Trekkers members include some of the most interesting, welcoming and lively people you will ever meet.
4:30-7 p.m. Sunday, Sept. 22, in and around Arlington Park Clubhouse, 1120 Arlington Blvd. Rsvp please! email@example.com.
Good news: Work that benefits fire safety and preserves native habitat.
Crews made repairs to several of the fire roads in the Hillside Natural Area. Roads were temporarily blocked to hikers and bikers at different times during the work.
The work was partially funded through a Federal Emergency Management Agency grant, and repaired erosion and other damages in part caused by severe winter weather in 2017. Repairs will make it easier for firefighting equipment to serve the area.
City officials gave Trekkers a heads up, so we surveyed the area to make sure that work would not damage sensitive native habitat. It was great watching Susan Schwartz of Friends of Five Creeks, and Tom Gehling of Trekkers investigate the route and discuss the areas of intact native habitat along the roads.
Our vice president, Pam Austin, conveyed what we learned to city officials – who took this information and walked the route themselves. We appreciate the care officials took both to improve fire safety and use of these fire roads, while working to safeguard the Hillside’s natural treasures.
Volunteers clear and level a Hillside trail
For years one of the most important trails in the Hillside Natural Area has been one of the hardest to negotiate.
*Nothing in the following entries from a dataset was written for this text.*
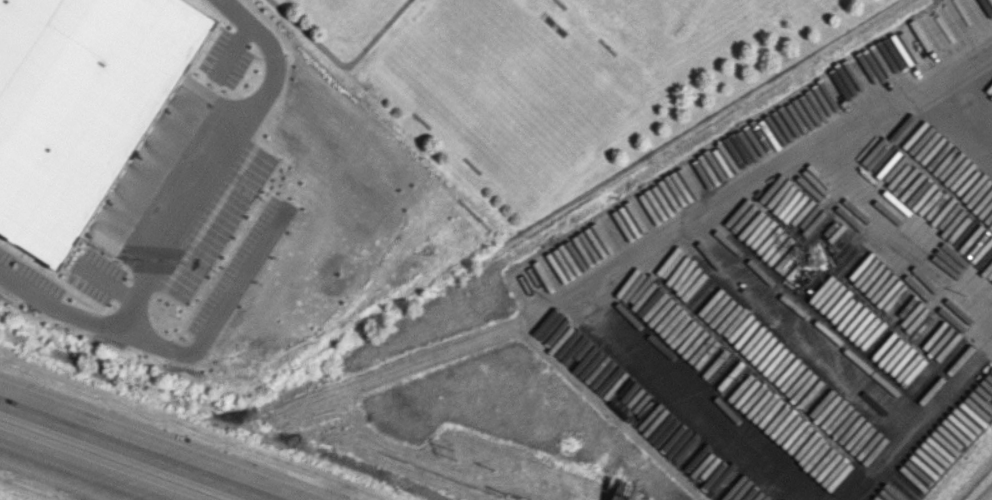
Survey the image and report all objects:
park: (332, 8)
park: (633, 22)
road: (938, 72)
park: (496, 90)
building: (79, 101)
road: (872, 111)
building: (113, 162)
road: (180, 212)
building: (106, 240)
power tower: (812, 258)
road: (589, 308)
road: (220, 314)
road: (974, 316)
road: (801, 323)
power tower: (728, 351)
road: (140, 448)
power tower: (454, 453)
road: (85, 469)

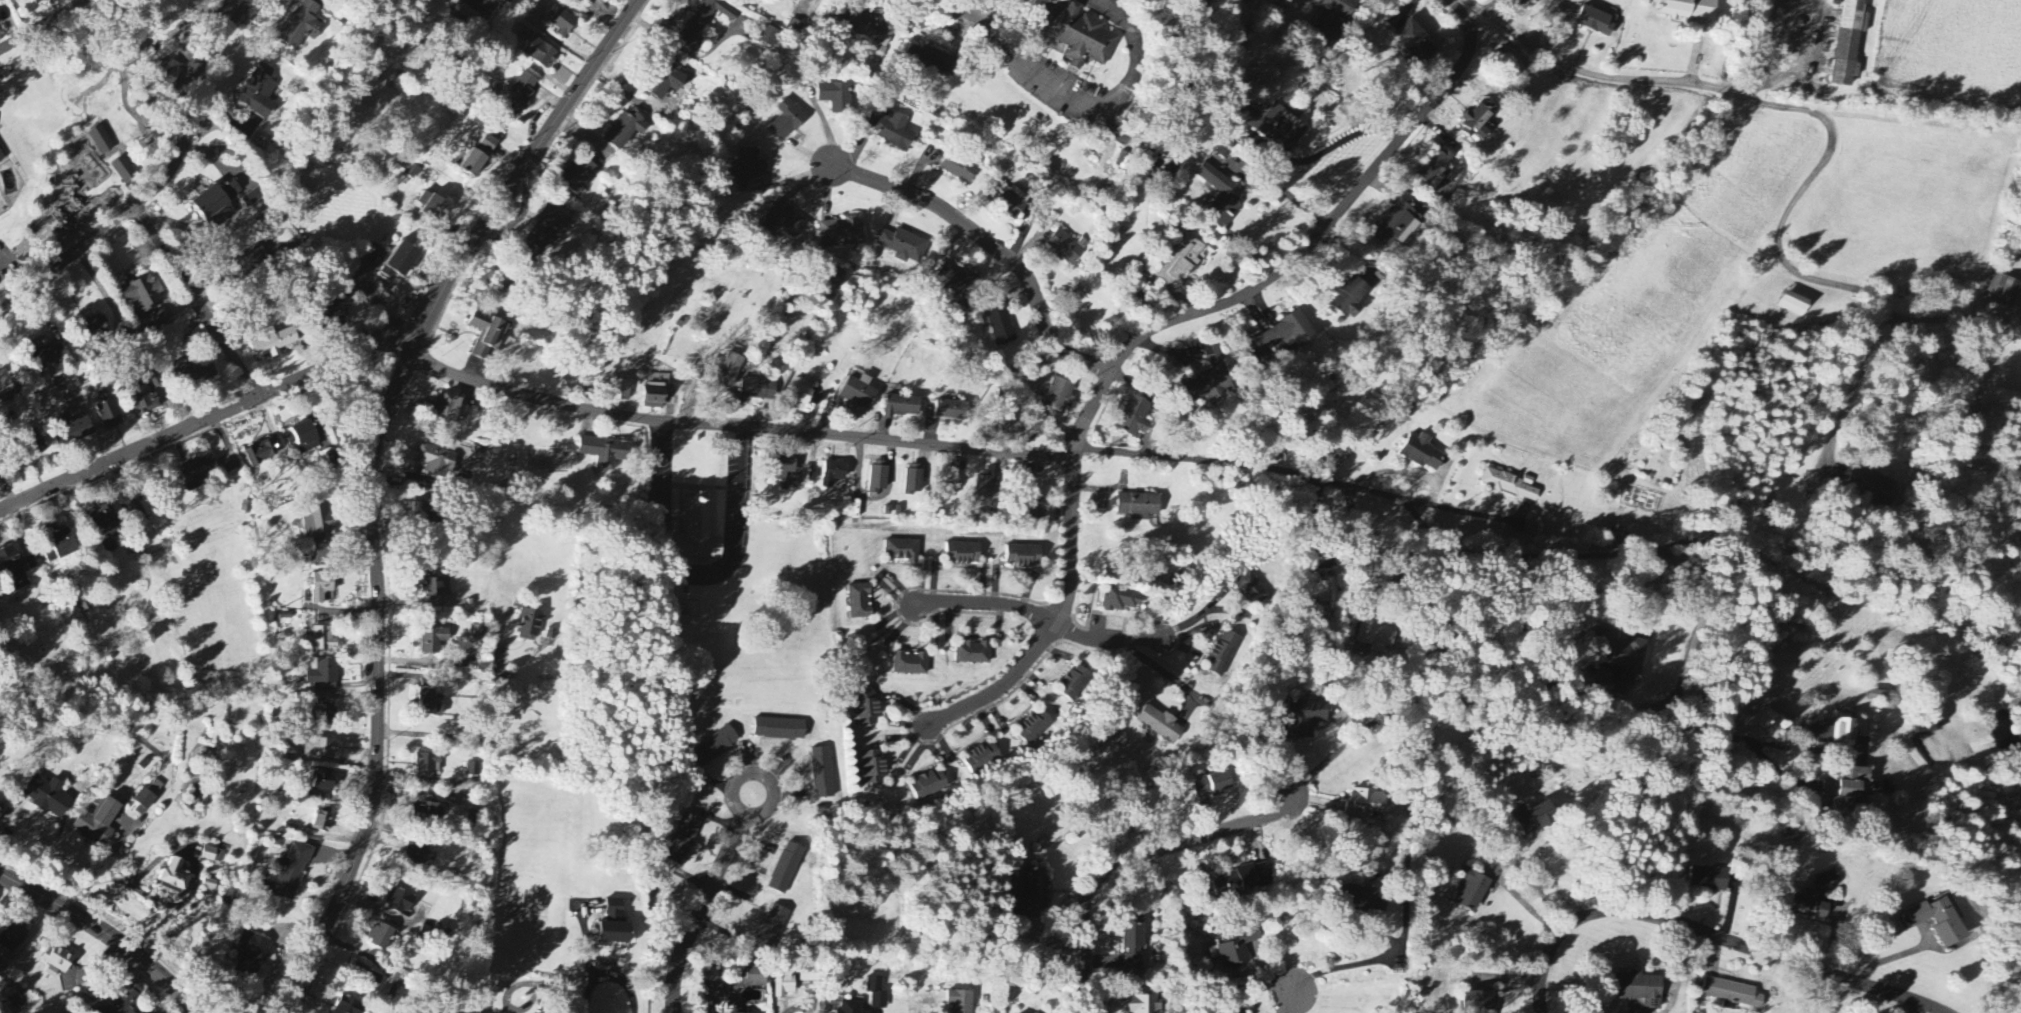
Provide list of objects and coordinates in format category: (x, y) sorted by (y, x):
building: (612, 1)
building: (39, 2)
building: (1691, 9)
building: (1333, 19)
road: (29, 21)
road: (956, 21)
building: (1596, 21)
building: (562, 22)
building: (705, 23)
building: (302, 26)
building: (794, 28)
building: (871, 30)
building: (769, 37)
building: (1080, 37)
building: (1850, 42)
building: (1416, 43)
building: (539, 53)
building: (930, 59)
road: (1794, 61)
building: (167, 75)
building: (667, 83)
road: (1073, 90)
building: (259, 93)
building: (519, 97)
building: (835, 98)
road: (186, 104)
road: (1779, 106)
park: (88, 119)
building: (787, 121)
building: (1477, 122)
building: (1279, 128)
building: (625, 131)
building: (893, 132)
building: (101, 141)
road: (1336, 144)
building: (488, 145)
building: (1, 158)
building: (474, 165)
building: (1434, 168)
building: (410, 170)
building: (958, 170)
building: (124, 172)
building: (750, 173)
building: (578, 177)
road: (1289, 195)
building: (1221, 197)
building: (1008, 201)
building: (217, 206)
building: (434, 208)
building: (786, 221)
building: (1396, 223)
building: (49, 230)
building: (548, 230)
building: (842, 233)
building: (902, 245)
road: (992, 245)
building: (1066, 247)
road: (1299, 252)
road: (68, 259)
building: (252, 260)
building: (404, 260)
building: (1181, 260)
building: (388, 273)
road: (1984, 281)
building: (957, 286)
building: (2004, 291)
building: (143, 294)
building: (1350, 299)
road: (199, 302)
building: (1795, 305)
building: (335, 315)
building: (158, 319)
road: (1934, 320)
building: (1001, 327)
building: (93, 331)
building: (487, 334)
building: (1281, 338)
building: (271, 343)
road: (393, 344)
building: (48, 356)
building: (728, 370)
building: (196, 372)
building: (1213, 375)
building: (155, 380)
road: (1856, 383)
building: (6, 384)
building: (759, 390)
building: (620, 391)
building: (859, 393)
building: (802, 395)
building: (1059, 396)
building: (654, 397)
building: (143, 399)
building: (903, 406)
building: (447, 408)
building: (951, 411)
building: (108, 412)
building: (464, 413)
building: (1134, 418)
building: (1005, 420)
road: (737, 429)
building: (77, 430)
building: (35, 444)
building: (605, 452)
building: (1422, 452)
building: (261, 453)
building: (438, 462)
building: (783, 467)
building: (198, 474)
building: (833, 474)
road: (1296, 474)
building: (879, 477)
building: (914, 480)
building: (1511, 485)
building: (985, 486)
building: (1872, 486)
building: (131, 502)
building: (1139, 506)
building: (1037, 510)
building: (418, 513)
building: (106, 524)
building: (319, 524)
building: (700, 531)
building: (62, 545)
building: (902, 550)
building: (963, 553)
road: (1599, 555)
building: (1023, 556)
building: (31, 563)
building: (12, 569)
road: (694, 573)
road: (1365, 580)
building: (321, 587)
building: (433, 589)
building: (1251, 589)
building: (1328, 590)
building: (1120, 599)
building: (860, 602)
road: (1041, 617)
road: (1054, 618)
building: (529, 625)
building: (478, 632)
building: (1376, 635)
building: (321, 640)
building: (433, 640)
building: (974, 653)
building: (1223, 653)
building: (1627, 657)
building: (912, 664)
building: (322, 675)
road: (378, 676)
building: (1074, 683)
building: (431, 702)
road: (1495, 706)
building: (868, 709)
building: (325, 714)
building: (1306, 717)
building: (1926, 723)
building: (1161, 725)
building: (1034, 727)
building: (780, 729)
building: (1846, 732)
road: (484, 735)
road: (1788, 745)
building: (714, 747)
building: (319, 748)
building: (982, 757)
building: (428, 764)
building: (874, 767)
road: (1776, 768)
building: (473, 769)
building: (822, 773)
road: (760, 774)
building: (324, 782)
building: (1213, 784)
building: (929, 785)
building: (1847, 787)
building: (155, 788)
building: (195, 795)
building: (48, 796)
building: (145, 799)
building: (1366, 803)
building: (427, 814)
building: (1536, 818)
building: (98, 821)
building: (321, 822)
building: (683, 840)
building: (420, 851)
building: (212, 855)
road: (1129, 861)
building: (786, 869)
road: (1523, 871)
building: (289, 873)
building: (175, 875)
building: (1244, 880)
building: (209, 885)
building: (170, 889)
building: (1473, 890)
building: (1035, 894)
building: (400, 901)
building: (1372, 901)
building: (1811, 905)
road: (379, 907)
road: (701, 912)
building: (1940, 921)
building: (615, 925)
building: (771, 931)
building: (437, 933)
road: (106, 934)
road: (1712, 934)
building: (13, 936)
building: (381, 937)
building: (1133, 942)
building: (1237, 948)
building: (252, 954)
building: (58, 961)
road: (1344, 968)
building: (809, 974)
building: (367, 976)
road: (610, 976)
building: (754, 977)
building: (398, 982)
building: (784, 986)
building: (1642, 989)
building: (877, 993)
building: (1732, 993)
building: (124, 998)
building: (960, 1002)
building: (1480, 1002)
building: (1143, 1004)
road: (1290, 1004)
building: (349, 1006)
building: (851, 1007)
road: (798, 1008)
The Madera-to-Julian Trail (which, thankfully, will soon get a less cumbersome and more evocative name) was constructed by Trekkers five years ago – but never completed.
It’s still not completed, as a few treads are needed. But thanks to 10 hardy volunteers, this trail is now much easier to use. On August 24 we leveled out and widened portions of the trail, cleared debris and brush, and made parts that were overgrown clearly visible
We also removed a forest of small French broom plants that within a year would have been big French broom plants blocking the trail. We even tackled a couple of invasive pampas grass infestations.
We took care not to damage several areas of native habitat that are alongside the trail, with the aid of a knowledgeable naturalist who was part of our group.
This is a particularly important trail because it links the southern and northern sections of the Hillside Natural Area. It stretches from the lower meadow of the Madera Open Space to the Julian public stairs near Potrero Avenue.
Trekkers plans more such work parties in the future. Watch for announcements, and join us if you can.
Successful broom pulls cleans sections of the Hillside
July 21, 2019: For well over 20 years, Friends of Five Creeks has been cleansing the Hillside Natural Area of invasive French Broom, which squeezes out native plants that would otherwise provide habitat for tiny critters.
So it’s a privilege whenever Trail Trekkers can take part on one of their clean sweeps.
Today about a dozen people from both groups removed broom from the Regency and Ridge Trail areas, pulling up both tiny baby broom plants less than two inches high, and larger plants, some reaching to six feet.
We paid heed to those with seed, carefully bagging seed-bearing limbs to prevent new growth.
It’s reaching that time of year when the ground grows hard and broom becomes harder to pull. But it came out easily enough today, thanks to weed wrenches, some borrowed from the city of El Cerrito.
Both Five Creeks and Trekkers will continue our efforts to restore habitat in the Hillside. Please join us at the next opportunity.